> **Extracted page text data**
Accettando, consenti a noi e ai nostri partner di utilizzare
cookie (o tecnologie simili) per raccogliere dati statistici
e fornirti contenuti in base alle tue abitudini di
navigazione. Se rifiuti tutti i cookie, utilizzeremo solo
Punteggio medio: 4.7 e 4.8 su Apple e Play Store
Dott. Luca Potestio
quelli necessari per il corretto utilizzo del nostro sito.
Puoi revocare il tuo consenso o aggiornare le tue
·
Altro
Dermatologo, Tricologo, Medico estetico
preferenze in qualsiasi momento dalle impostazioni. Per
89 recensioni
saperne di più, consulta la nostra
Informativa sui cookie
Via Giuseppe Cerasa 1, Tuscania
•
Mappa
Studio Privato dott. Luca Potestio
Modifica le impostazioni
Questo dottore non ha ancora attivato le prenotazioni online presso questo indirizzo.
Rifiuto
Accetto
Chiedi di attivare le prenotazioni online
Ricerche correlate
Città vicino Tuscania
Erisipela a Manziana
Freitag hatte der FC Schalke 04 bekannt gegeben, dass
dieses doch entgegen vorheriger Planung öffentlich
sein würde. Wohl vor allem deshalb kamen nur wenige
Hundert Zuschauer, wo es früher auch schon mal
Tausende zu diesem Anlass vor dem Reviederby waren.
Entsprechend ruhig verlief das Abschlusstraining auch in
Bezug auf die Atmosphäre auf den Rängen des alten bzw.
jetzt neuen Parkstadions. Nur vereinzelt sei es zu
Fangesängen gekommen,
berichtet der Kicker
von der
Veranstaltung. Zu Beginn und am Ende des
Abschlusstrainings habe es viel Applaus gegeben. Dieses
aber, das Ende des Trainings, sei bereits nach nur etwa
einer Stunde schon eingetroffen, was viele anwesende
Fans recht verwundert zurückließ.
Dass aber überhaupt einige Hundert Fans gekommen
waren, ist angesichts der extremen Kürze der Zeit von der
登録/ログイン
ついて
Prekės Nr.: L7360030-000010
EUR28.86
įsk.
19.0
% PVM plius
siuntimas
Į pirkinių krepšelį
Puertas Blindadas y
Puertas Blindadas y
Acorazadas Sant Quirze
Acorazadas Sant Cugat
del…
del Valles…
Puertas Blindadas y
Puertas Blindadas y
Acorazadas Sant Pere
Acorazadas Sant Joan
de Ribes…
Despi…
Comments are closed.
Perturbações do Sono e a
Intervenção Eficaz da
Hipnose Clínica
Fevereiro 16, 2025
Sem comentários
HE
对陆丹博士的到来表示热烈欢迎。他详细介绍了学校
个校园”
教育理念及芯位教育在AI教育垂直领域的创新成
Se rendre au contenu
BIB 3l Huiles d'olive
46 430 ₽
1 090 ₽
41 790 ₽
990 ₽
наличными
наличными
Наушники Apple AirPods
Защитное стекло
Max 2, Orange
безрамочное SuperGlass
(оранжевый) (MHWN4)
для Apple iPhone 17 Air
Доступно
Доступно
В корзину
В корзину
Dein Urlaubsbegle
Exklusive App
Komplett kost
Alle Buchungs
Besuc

> **WHAT THE TASK REQUIRES**
Pull out every line of the items that contains the string "gekommen", copying each line in full. Case counts.

> **RESPONSE BOX**
Fangesängen gekommen,
Dass aber überhaupt einige Hundert Fans gekommen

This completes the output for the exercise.